> [Passage given]
....

Hash Join


Applies to
DB2Yes
MySQLNo
OracleYes
PostgreSQLYes
SQL ServerYes

The hash join algorithm aims for the weak spot of the nested loops join: the many B-tree traversals when executing the inner query. Instead it loads the candidate records from one side of the join into a hash table that can be probed very quickly for each row from the other side of the join. Tuning a hash join requires an entirely different indexing approach than the nested loops join. Beyond that, it is also possible to improve hash join performance by selecting fewer columns—a challenge for most ORM tools.

The indexing strategy for a hash join is very different because there is no need to index the join columns. Only indexes for independent where predicates improve hash join performance.

Tweet this tip

Tip

Index the independent where predicates to improve hash join performance.

Consider the following example. It selects all sales for the past six months with the corresponding employee details:

SELECT *
  FROM sales s
  JOIN employees e ON (s.subsidiary_id = e.subsidiary_id
                  AND  s.employee_id   = e.employee_id  )
 WHERE s.sale_date > trunc(sysdate) - INTERVAL '6' MONTH

The SALE_DATE filter is the only independent where clause—that means it refers to one table only and does not belong to the join predicates.

DB2

Explain Plan
------------------------------------------------------------
ID | Operation          |                       Rows |  Cost
 1 | RETURN             |                            | 60750
 2 |  HSJOIN            |             50795 of 10000 | 60750
 3 |   TBSCAN SALES     | 50795 of 1011118 (  5.02%) | 60053
 4 |   TBSCAN EMPLOYEES |   10000 of 10000 (100.00%) |   688

Predicate Information
 2 - JOIN (Q2.SUBSIDIARY_ID = DECIMAL(Q1.SUBSIDIARY_ID, 10, 0))
     JOIN (Q2.EMPLOYEE_ID = DECIMAL(Q1.EMPLOYEE_ID, 10, 0))

....

> [Items]
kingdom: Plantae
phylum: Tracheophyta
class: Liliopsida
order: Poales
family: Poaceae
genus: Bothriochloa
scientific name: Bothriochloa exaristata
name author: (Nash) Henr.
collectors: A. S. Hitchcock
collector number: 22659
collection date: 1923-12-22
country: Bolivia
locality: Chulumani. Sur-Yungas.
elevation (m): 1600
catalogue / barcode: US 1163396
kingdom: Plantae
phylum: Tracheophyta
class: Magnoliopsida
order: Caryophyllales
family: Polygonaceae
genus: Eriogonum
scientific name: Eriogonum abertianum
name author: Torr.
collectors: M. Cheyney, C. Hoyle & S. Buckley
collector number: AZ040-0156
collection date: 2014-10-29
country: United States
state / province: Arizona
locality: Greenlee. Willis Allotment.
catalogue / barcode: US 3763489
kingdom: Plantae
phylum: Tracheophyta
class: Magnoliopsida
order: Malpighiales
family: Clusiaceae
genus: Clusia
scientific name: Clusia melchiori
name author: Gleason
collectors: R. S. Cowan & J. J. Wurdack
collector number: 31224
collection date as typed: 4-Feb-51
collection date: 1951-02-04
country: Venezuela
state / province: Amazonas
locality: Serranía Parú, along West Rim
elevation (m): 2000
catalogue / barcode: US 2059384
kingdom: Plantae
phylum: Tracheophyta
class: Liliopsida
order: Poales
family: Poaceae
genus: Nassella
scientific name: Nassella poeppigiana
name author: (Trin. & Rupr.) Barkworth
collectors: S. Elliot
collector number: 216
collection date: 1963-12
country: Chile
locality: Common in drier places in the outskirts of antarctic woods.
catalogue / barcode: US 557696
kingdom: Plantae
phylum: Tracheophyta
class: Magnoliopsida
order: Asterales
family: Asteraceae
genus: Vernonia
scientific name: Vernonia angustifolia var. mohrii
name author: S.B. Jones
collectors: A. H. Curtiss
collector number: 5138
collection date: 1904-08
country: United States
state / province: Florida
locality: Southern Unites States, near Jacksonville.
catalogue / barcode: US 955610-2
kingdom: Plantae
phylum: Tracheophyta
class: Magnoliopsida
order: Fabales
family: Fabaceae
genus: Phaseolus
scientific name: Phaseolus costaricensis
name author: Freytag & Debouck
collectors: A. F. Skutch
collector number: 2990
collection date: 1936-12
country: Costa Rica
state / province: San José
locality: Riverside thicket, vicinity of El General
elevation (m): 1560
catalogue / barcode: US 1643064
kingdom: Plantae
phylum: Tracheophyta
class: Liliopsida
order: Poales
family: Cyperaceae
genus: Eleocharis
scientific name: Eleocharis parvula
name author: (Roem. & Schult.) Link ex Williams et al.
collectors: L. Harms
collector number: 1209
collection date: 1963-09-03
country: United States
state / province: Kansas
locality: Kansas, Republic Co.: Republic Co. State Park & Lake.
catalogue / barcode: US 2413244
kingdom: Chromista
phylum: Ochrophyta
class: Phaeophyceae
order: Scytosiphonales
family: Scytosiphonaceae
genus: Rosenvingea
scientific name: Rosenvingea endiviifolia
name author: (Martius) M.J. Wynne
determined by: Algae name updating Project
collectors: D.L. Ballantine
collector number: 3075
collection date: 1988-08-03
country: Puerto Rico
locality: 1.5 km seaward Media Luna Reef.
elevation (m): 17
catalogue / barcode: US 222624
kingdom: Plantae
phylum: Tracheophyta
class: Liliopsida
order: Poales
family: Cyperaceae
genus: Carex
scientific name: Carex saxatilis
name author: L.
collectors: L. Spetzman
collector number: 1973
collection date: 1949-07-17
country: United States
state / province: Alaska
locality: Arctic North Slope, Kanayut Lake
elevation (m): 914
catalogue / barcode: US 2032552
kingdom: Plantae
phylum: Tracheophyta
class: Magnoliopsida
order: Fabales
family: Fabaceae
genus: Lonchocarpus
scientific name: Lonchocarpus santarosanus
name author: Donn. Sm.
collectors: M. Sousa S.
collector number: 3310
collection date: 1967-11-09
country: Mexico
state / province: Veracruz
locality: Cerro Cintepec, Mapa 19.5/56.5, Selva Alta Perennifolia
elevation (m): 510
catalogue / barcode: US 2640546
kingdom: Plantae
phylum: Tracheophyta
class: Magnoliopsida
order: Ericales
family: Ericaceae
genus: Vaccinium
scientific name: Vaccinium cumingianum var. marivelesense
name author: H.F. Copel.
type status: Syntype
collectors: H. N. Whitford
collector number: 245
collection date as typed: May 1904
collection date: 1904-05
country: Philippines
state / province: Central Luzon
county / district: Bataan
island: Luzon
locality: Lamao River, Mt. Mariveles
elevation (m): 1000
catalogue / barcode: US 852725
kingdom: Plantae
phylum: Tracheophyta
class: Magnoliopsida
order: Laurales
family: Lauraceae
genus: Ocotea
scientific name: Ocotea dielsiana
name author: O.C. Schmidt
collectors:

....

> [Goal]
Reproduce the passage of the hash join page that starts at "Explain Plan" and stops after "DECIMAL(Q1.SUBSIDIARY_ID, 10, 0))".

> [Task result]
Explain Plan
------------------------------------------------------------
ID | Operation          |                       Rows |  Cost
 1 | RETURN             |                            | 60750
 2 |  HSJOIN            |             50795 of 10000 | 60750
 3 |   TBSCAN SALES     | 50795 of 1011118 (  5.02%) | 60053
 4 |   TBSCAN EMPLOYEES |   10000 of 10000 (100.00%) |   688

Predicate Information
 2 - JOIN (Q2.SUBSIDIARY_ID = DECIMAL(Q1.SUBSIDIARY_ID, 10, 0))